AB raporunun sembolik çöpe atılışıyla ilgiliyse Kuzu, bu raporun “gerçekten yanlı” ve “Güney Kıbrıs etkisiyle” yazılmış olduğu görüşünü savunuyor. Raporun adilliği konusunda fikren ayrılıyoruz; ama, Kuzu da, AB ile ilgili kendisinin çok çalıştığını ve emeği olduğunu, siyasi değil adil bir çıkış yaptığını dile getirmek istiyor.
Kuzu, beni aradığında okumakta olduğum Abdullah Cevdet ile ilgili makaleden hareketle, Cevdet’in 20. yüzyıl başında yaptığı ve İslam’ı temelden sorgulayan Avrupalı yazarların eserlerine verilen tepkilerin sertliğini, tarafların arasındaki tartışmanın nasıl tırmandığını düşünüyordum.
Mesela, Cevdet’in çevirdiği bir esere karşılık, 1910’da Midhat Cemal tarafından yazılan bir makalenin başlığı; “Rezil bir Eserin Müellif-i Meçhul ve Mel’ununa”.
Cevdet’in kendisinin, 1918’de, “Yara ve Tuz” adıyla yazdığı makalede, özetle dile getirdiği şu düşünceler; “Ah Türk!.. Bu kafayla Milletler Cemiyeti’ne katılamazsın... Bu yüzyılın adı, 20. yüzyıl. 13. yüzyılda yaşamıyorsun”.
Bugün de, Taraf’ın içinde, dışında, Türkiye’nin her yerinde, farklı siyasi görüşler yüzünden böyle sert tartışmalar yaşanıyor.
Açıkçası, Taraf da, sert muhalifliğiyle ortaya çıkan bir fikir gazetesi oldu. Ben, fildişi kulesinden, “Kâh çıkarım gökyüzüne, seyrederim âlemi. Kâh inerim yeryüzüne...” şeklinde, çok ölçülü eleştiriler yaparak, gözlerden uzak kalmayı seçen bir tarzı benimsedim. Bu aynı zamanda, “kaçak olmayı seçmekti”.
Ama Taraf’ın kendisi bir gazete olarak hiç böyle olmadı, yolunu baştan böyle seçti.
Şimdi de, “muhalif gazetecilik” yapıyor diye Taraf’ı eleştirmek doğru değil.
Gazeteciliğin “doğrusu” nedir ayrı bir tartışma; ancak Taraf’ı, “muhalif” olduğu için eleştiremeyiz. Çünkü Taraf değişmedi. Değişen, yola çıktığından beri, bu gazeteye yazanların görüşleri oldu.

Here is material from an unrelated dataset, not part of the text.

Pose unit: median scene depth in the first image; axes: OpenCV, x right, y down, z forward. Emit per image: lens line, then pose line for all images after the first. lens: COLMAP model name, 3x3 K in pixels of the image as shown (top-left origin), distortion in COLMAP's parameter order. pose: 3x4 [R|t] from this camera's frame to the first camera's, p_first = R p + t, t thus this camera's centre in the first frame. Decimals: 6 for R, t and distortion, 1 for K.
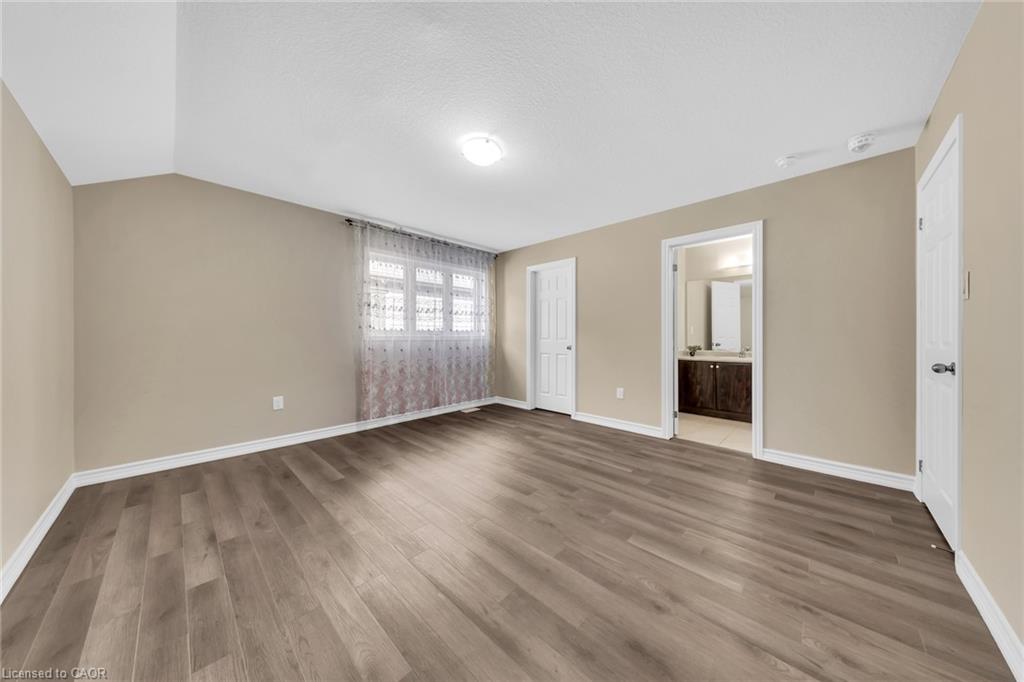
lens RADIAL K [[326.0, 0, 516.1], [0, 326.0, 336.2], [0, 0, 1]] dist [-0.000508, -0.000043]
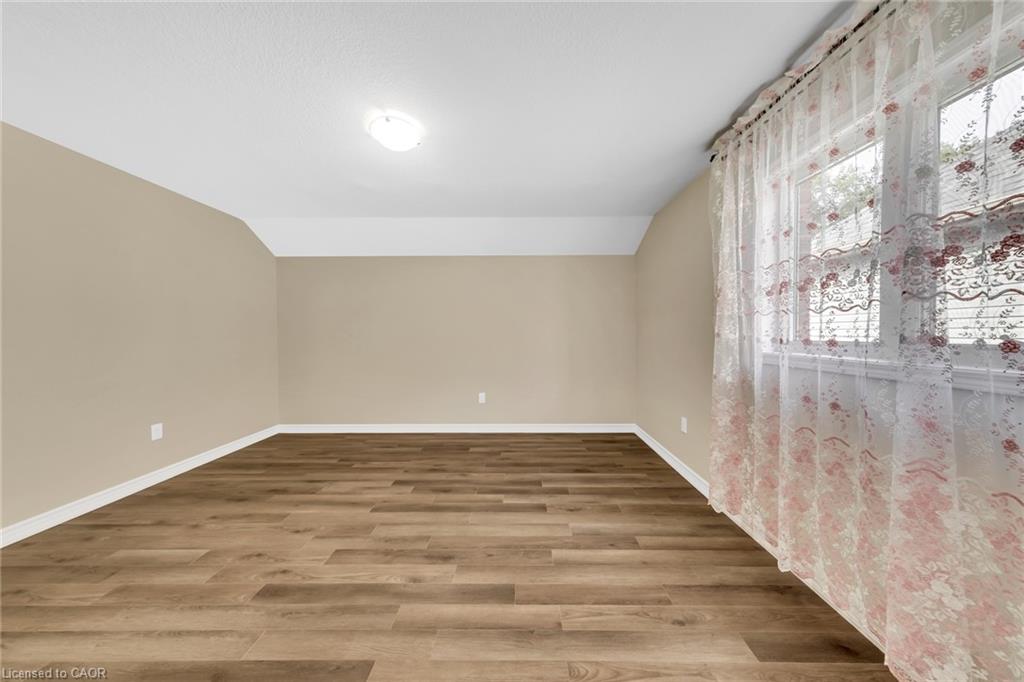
lens RADIAL K [[326.0, 0, 516.1], [0, 326.0, 336.2], [0, 0, 1]] dist [-0.000508, -0.000043]
pose [[-0.728143, 0.003068, -0.685418, 0.217293], [0.002849, 0.999995, 0.001449, -0.036336], [0.685419, -0.000898, -0.728148, 1.561742]]
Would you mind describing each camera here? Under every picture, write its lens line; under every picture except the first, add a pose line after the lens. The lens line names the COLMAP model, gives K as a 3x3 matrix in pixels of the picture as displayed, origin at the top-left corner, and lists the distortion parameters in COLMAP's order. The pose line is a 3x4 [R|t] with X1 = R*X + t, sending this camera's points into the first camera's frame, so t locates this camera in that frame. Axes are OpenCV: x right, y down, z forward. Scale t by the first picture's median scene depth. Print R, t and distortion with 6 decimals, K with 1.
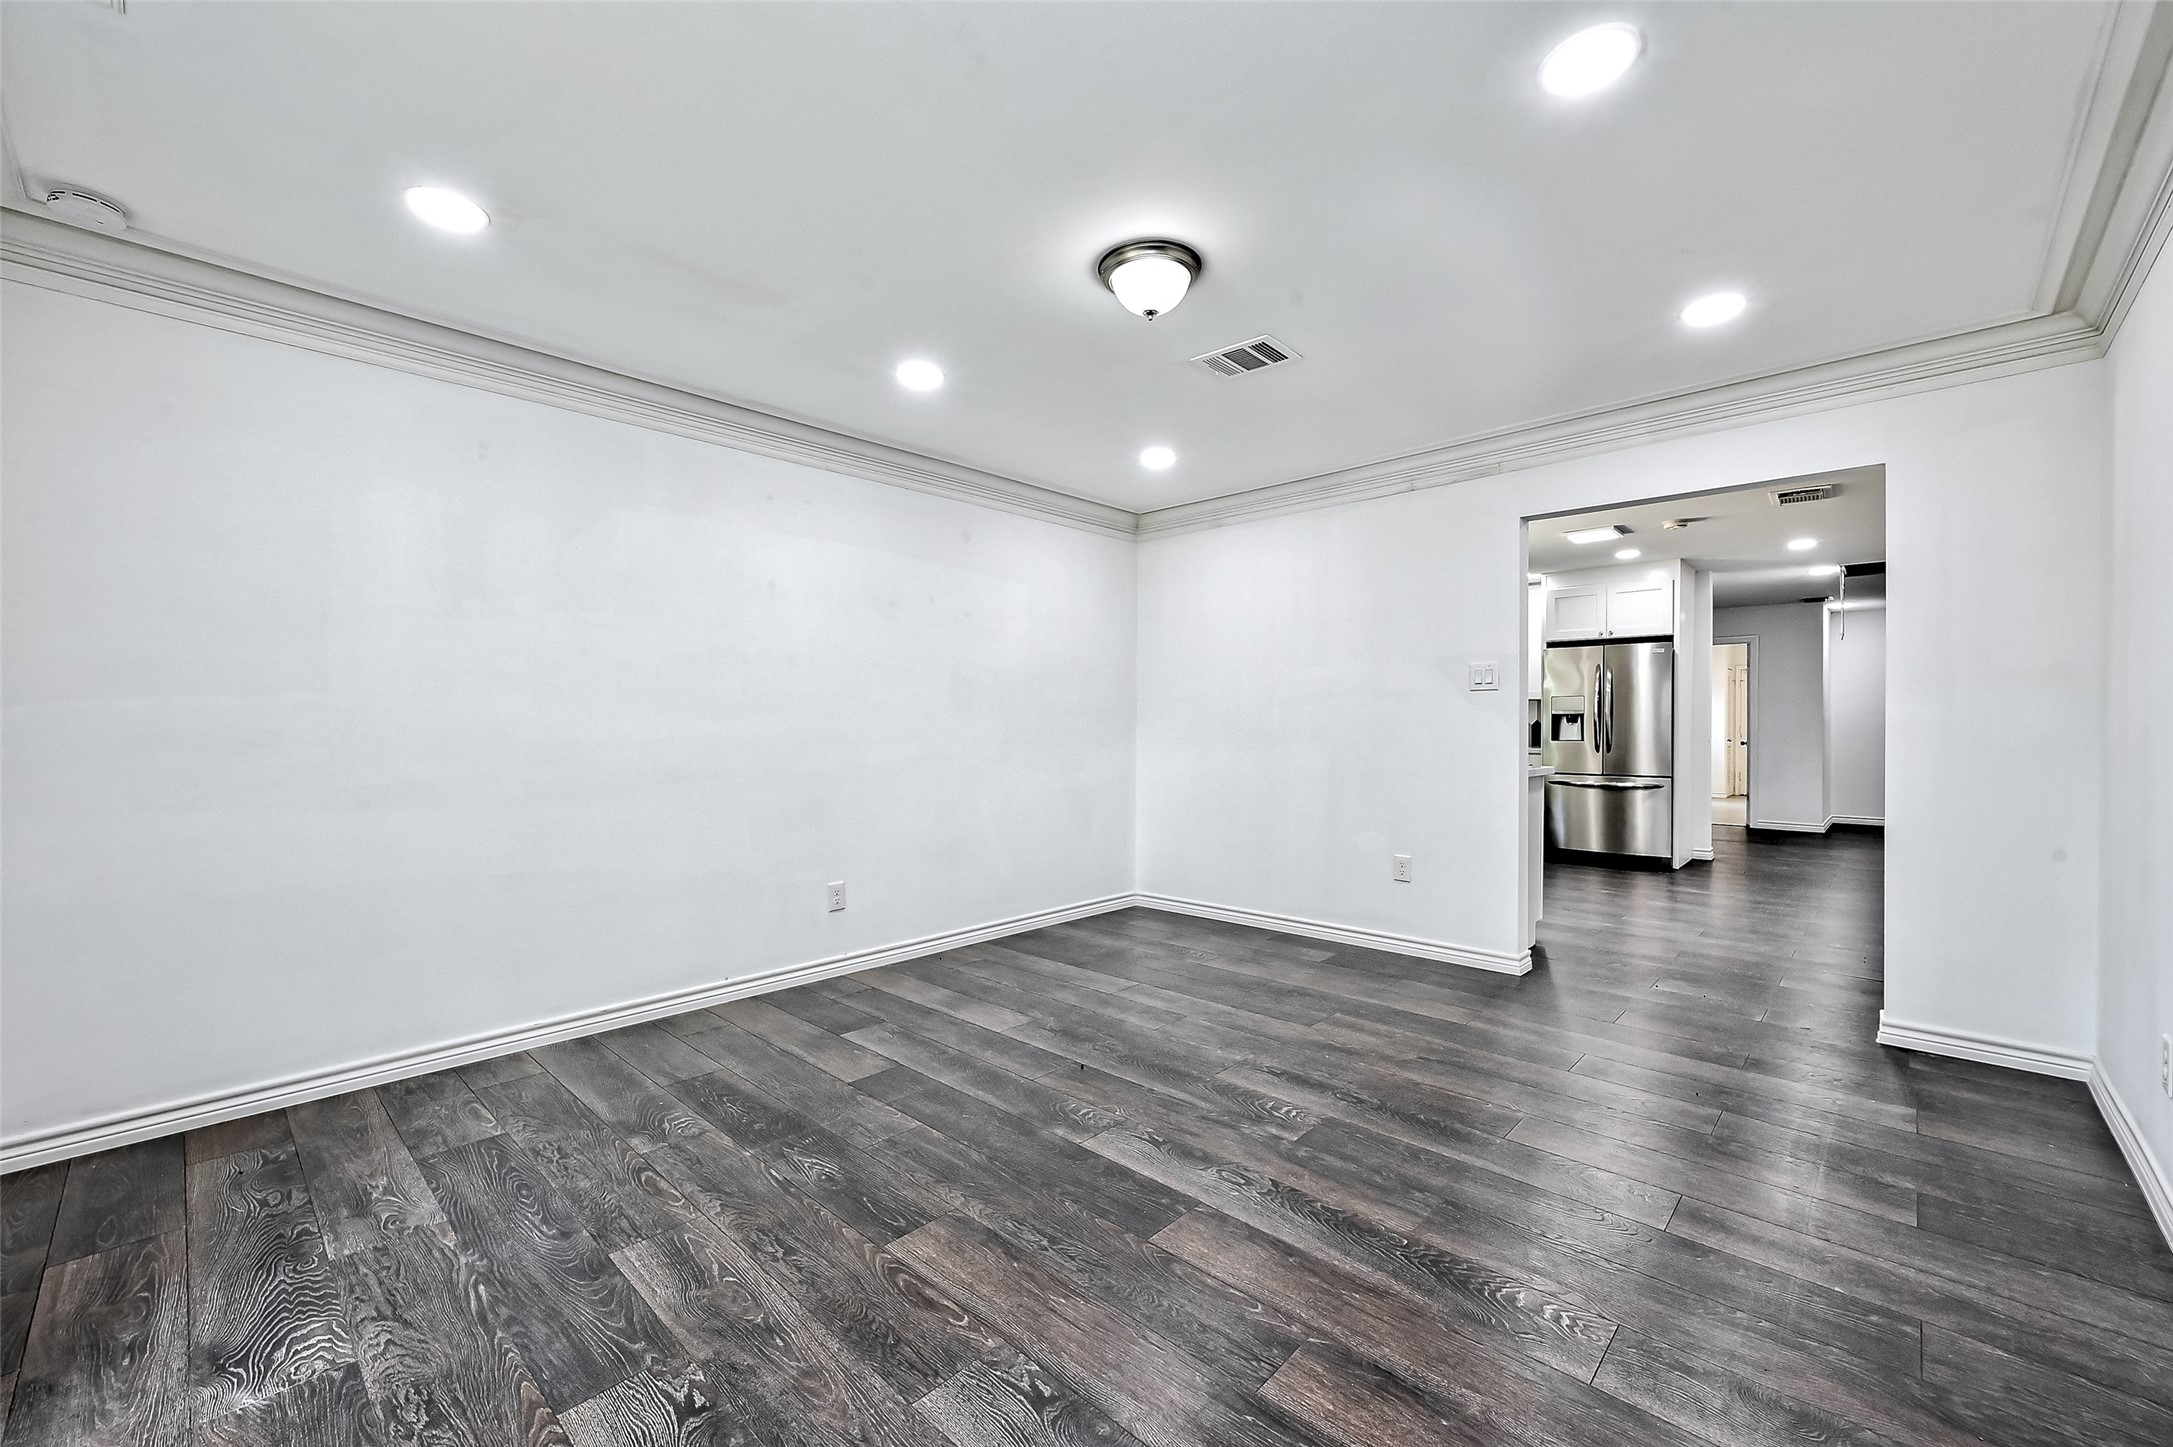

Fakat, şu da önemli; anlaşmak zorunda değiliz, ama nasıl çatıştığımız önemli.
Geuss, aynı zamanda, bir şair. Onun değil, ama onun da bir yazısında alıntıladığı, 17. yüzyılda yaşamış Alman bir din adamı ve şair, mistisizme meraklı Angelus Silesius’un şu dizeleri, hesapsız kitapsız şeylerin güzelliğini anlatıyor. Arjantinli şair, yazar Jorge Luis Borges de, şiirin apansız güzelliğini anlatmak için bu dizelerden alıntı yapmış;
Die Ros’ is ohn’ Warum; sie blühet weil sie blühet.
Sie acht’ nicht ihrer selbst, fragt nicht ob man sie siehet.
“Gül, bir ‘nedeni’ yoktur; açtığı için açar.
Kendisinin farkında bile değildir, görülüp görülmediğinin de...”
Eleştiriler de, dikenlerine rağmen, güller gibi olmalı sanırım. Dile gelmek zorunda olduğundan, “açılıvermeliler”. Göze batmak, göz çıkarmak, ses getirmek, gündeme gelmek için değil... Güller gibi de, güzel bir yanları olmalı; bakanı baktığına pişman etmeden düşündürerek.
Türkiye’de, eleştiri güllerinin daha az dikenli hâle gelmesinden de önemli olan, görüşlerini dile getirmenin yollarının dikensiz hâle gelmesi ki, eleştiriler can yakmak için değil sadece dile gelmek için olabilsin.
İki eleştiri de kendime; biri, benim de, kızgınlıkla yazarak can yakmaya kastetmem, Burhan Kuzu’ya yaptığım gibi.
İkincisi de, geçen yazıda, Condorcet’nin adını, Concordet diye yazıp durmuşum. Bahsettiğim yazılarının bir kısmını, hapsedilmiş ve idamı beklediği hâlde, insanlık için büyük bir umutla yazan, 18. yüzyılın filozof ve matematikçisi Marquis de Condorcet’den ve okuyuculardan özür dilerim.
Bu hatama dikkat çeken Hayrettin Uygur’a çok teşekkürler, ilgisi ve eleştirisinden ötürü!